§ Task requirements
[1] Transcribe the bookshop passage between "Even in Manchester, Mr" and "they never arrived.", inclusive.
[2] Pick up the bookshop passage after its last sentence and carry it on.

*** Opening Text shown ***

Eight out of 10 Waterstones bookshops in London have chosen not to stock the book. The eight all stock or have stocked other comedians' biographies by the author, Jonathan Margolis, such as Lenny Henry, John Cleese and Billy Connolly.

Even in Manchester, Mr Manning's heartland, the book is absent from the shelves of W H Smith. In Liverpool there is no sign of the book in Waterstones, nor at Dillons in Cambridge,

The book is also missing from one of London's largest Waterstones branches, in Kensington High Street. Iain Chambers, its biography buyer, admitted: "You can't stop your personal feelings coming in." He said he found the comedian "quite repugnant", "completely repellent" and "just another racist comic".

While he was "prepared to represent the book" - he ordered two copies in October - Mr Chambers was not upset when they never arrived.

Mr Manning falls into the same category as David Irving, the revisionist right-wing historian, according to Mr Chambers. "We would order Mr Irving's books if someone asked for them, but I'm not about to put them on our shelves." He added: "I can't think what Margolis could say about Manning to make me want to read about him, because he's just offensive."

*** Closing Text shown ***
*** Opening Supplied information ***

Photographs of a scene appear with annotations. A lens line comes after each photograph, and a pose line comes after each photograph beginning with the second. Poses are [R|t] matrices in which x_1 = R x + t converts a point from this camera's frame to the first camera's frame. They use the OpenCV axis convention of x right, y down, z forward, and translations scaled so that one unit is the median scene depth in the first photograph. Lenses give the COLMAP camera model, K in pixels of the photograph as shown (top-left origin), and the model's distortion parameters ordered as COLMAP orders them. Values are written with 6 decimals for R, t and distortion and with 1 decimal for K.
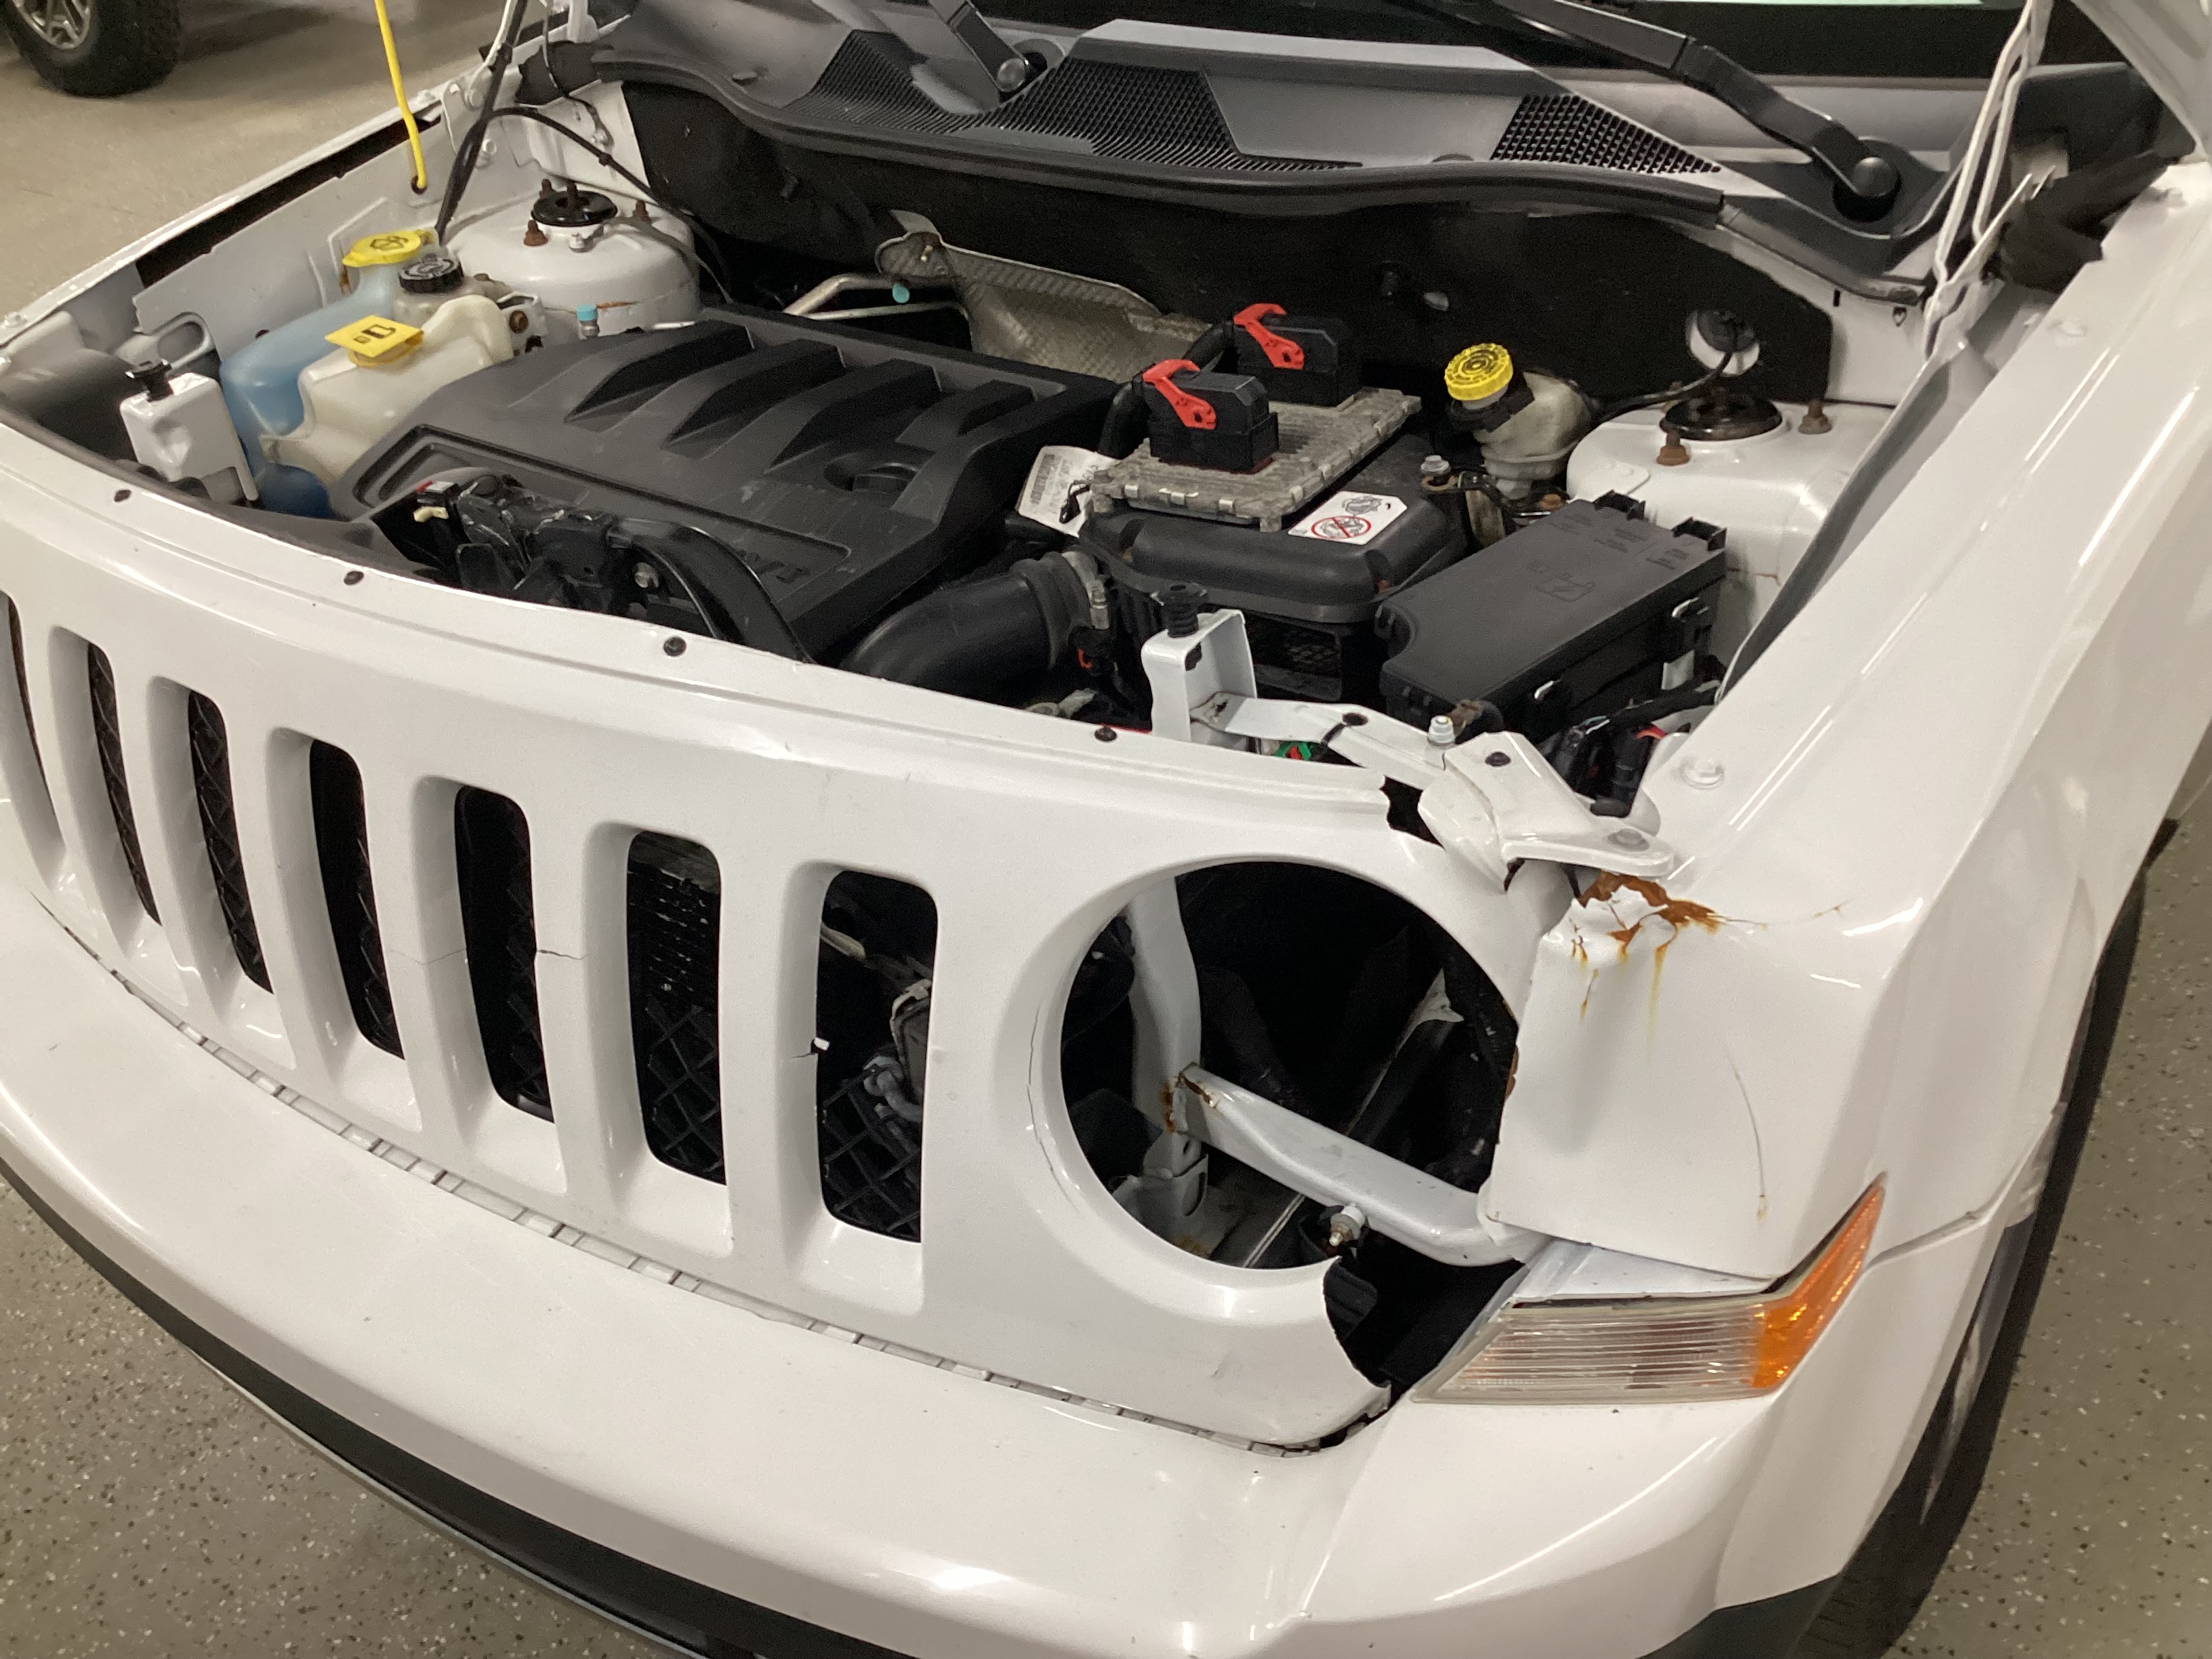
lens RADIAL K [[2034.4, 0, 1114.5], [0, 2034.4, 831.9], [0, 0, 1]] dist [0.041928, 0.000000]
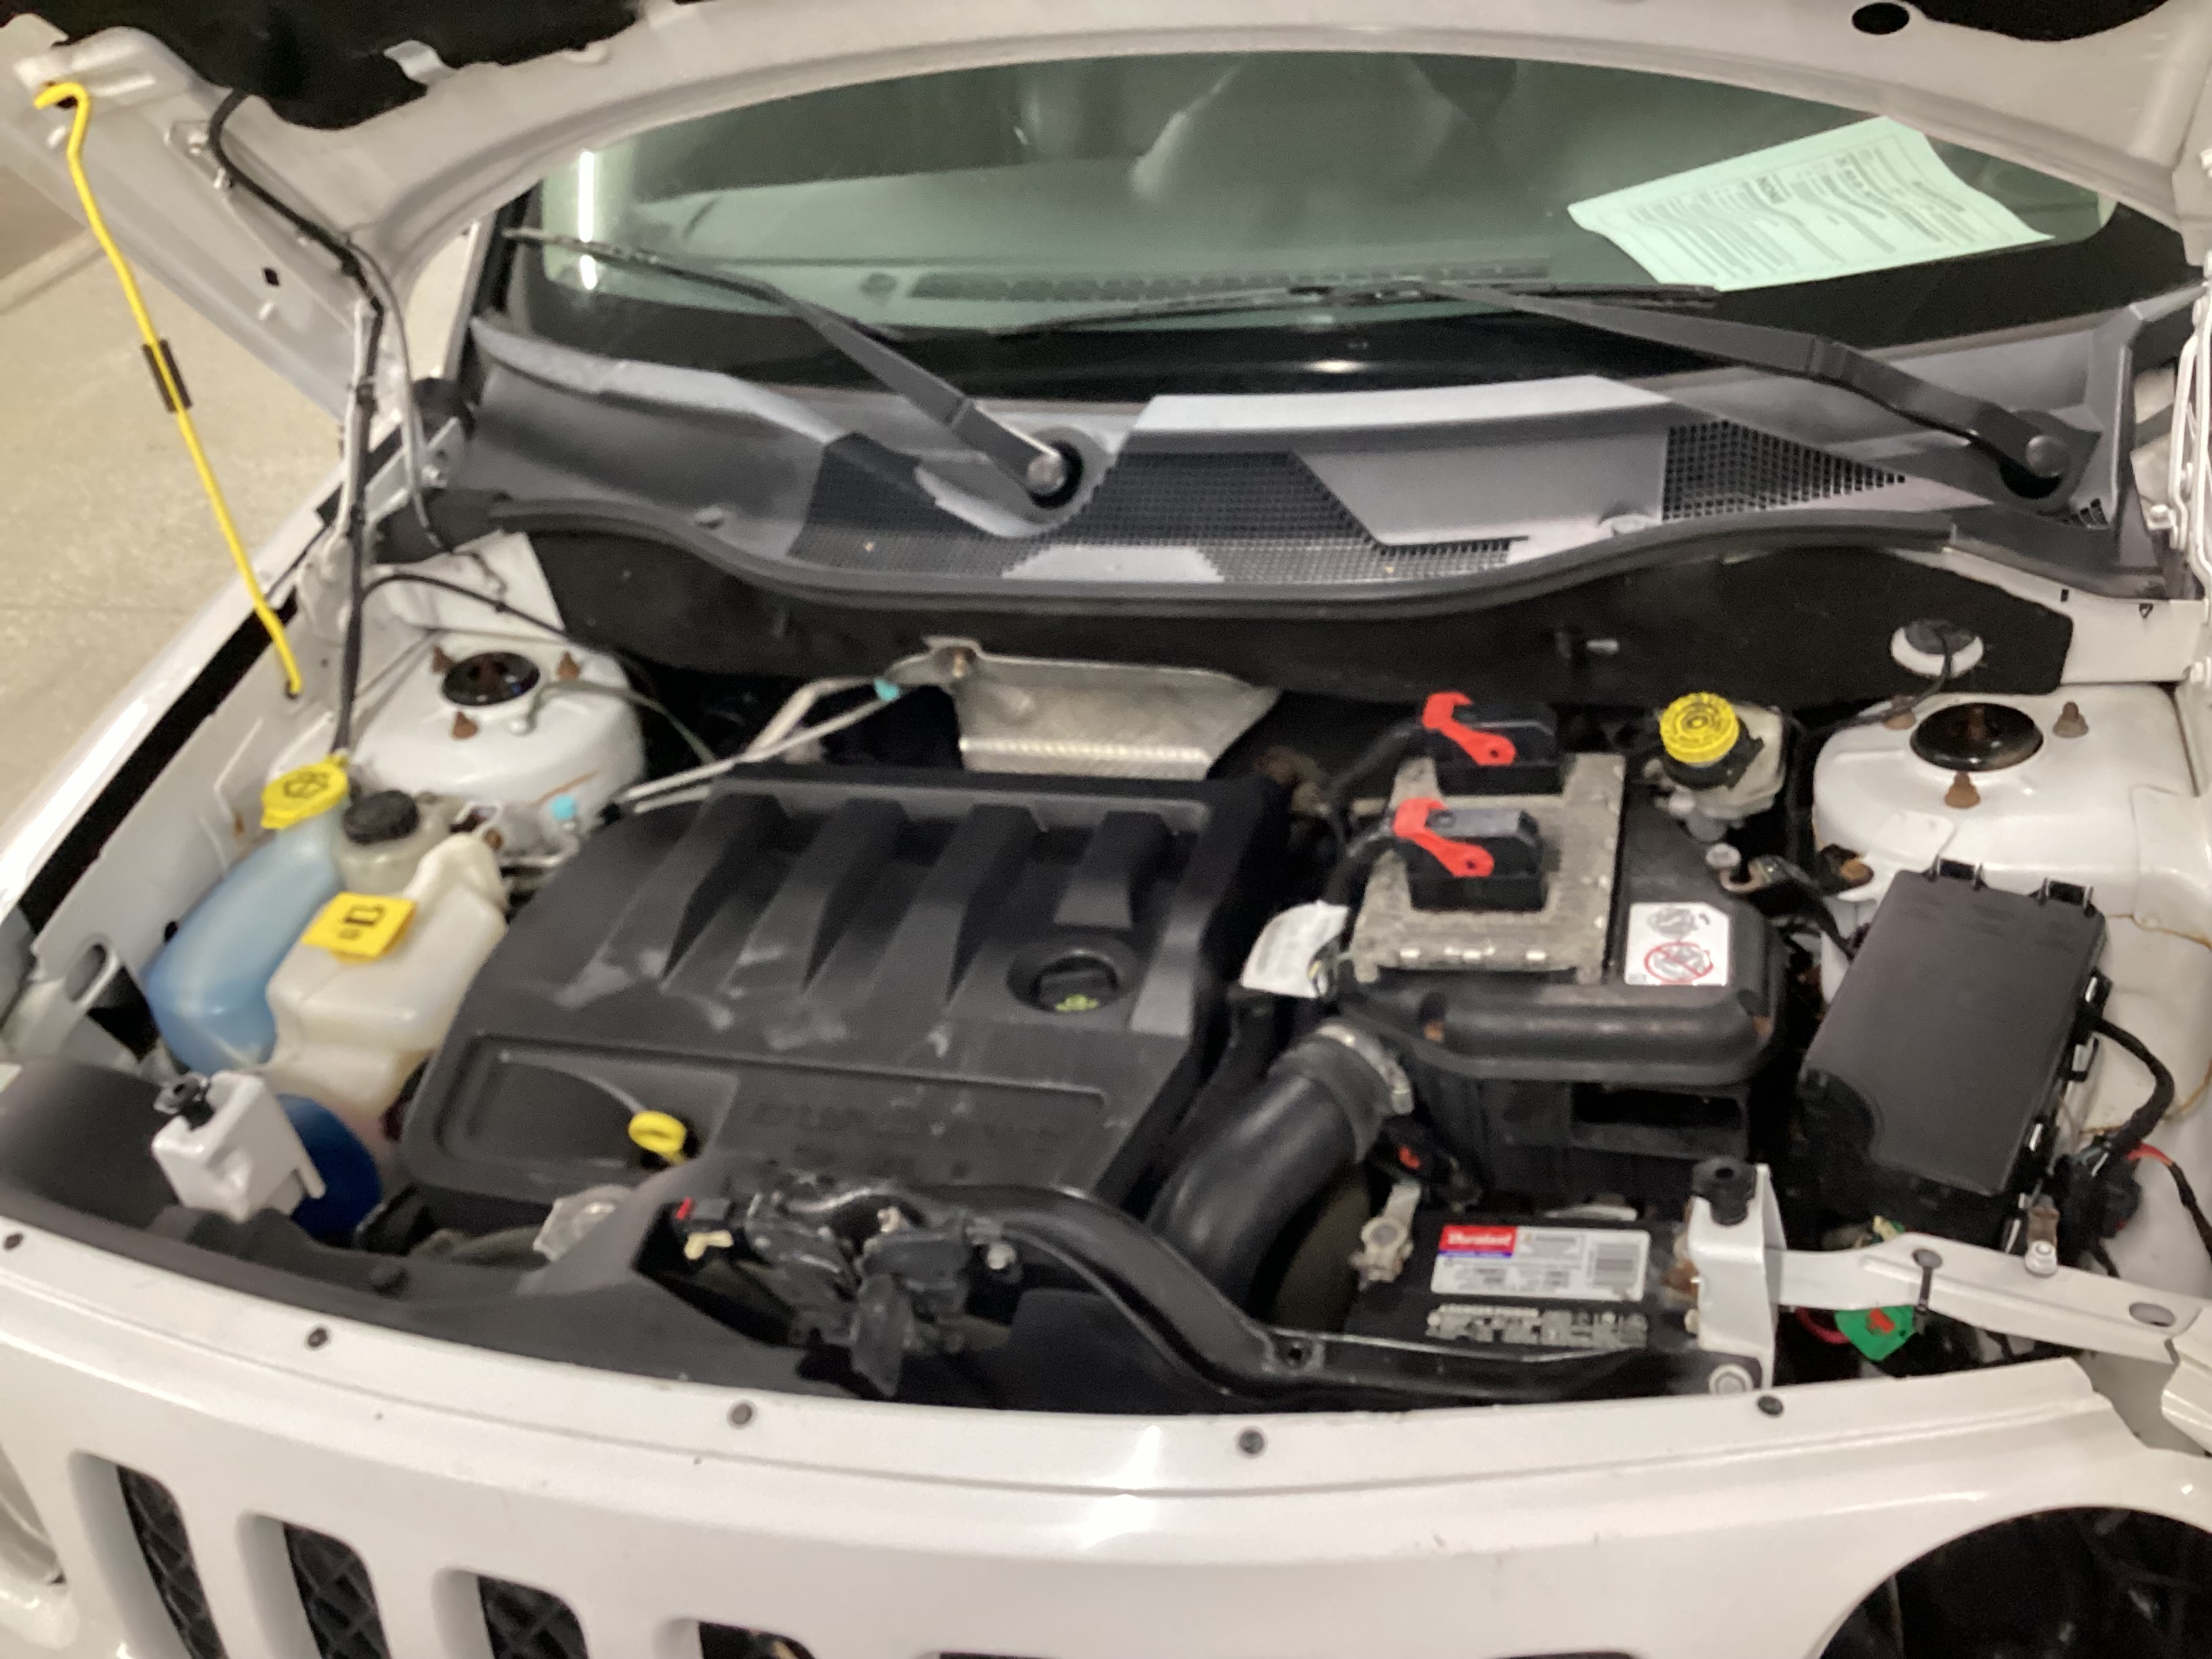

*** Closing Supplied information ***

§ Task-by-task results
[1]
Even in Manchester, Mr Manning's heartland, the book is absent from the shelves of W H Smith. In Liverpool there is no sign of the book in Waterstones, nor at Dillons in Cambridge,

The book is also missing from one of London's largest Waterstones branches, in Kensington High Street. Iain Chambers, its biography buyer, admitted: "You can't stop your personal feelings coming in." He said he found the comedian "quite repugnant", "completely repellent" and "just another racist comic".

While he was "prepared to represent the book" - he ordered two copies in October - Mr Chambers was not upset when they never arrived.

[2]
Mr Margolis is shocked by the booksellers. "It's clearly a dangerous and subversive book and one copy in the British Library for academics to refer to in years to come is clearly the kind of audience the bookshop managers in Britain have in mind.

"I believe what's happening is a snobbishness masquerading as right-on politics. There's a feeling that they can look cool by not stocking a book. I feel it's morally wrong for bookshops to censor in this way."

Mr Chambers said: "I wonder whether Bernard Manning gives a toss one way or the other."

Apparently not. Mr Manning, 66, who has performed several nights a week for the past 37 years at his Manchester club The Embassy, rejoined: "Ask how many booksellers have a Rolls-Royce and a Cadillac with personalised number plates."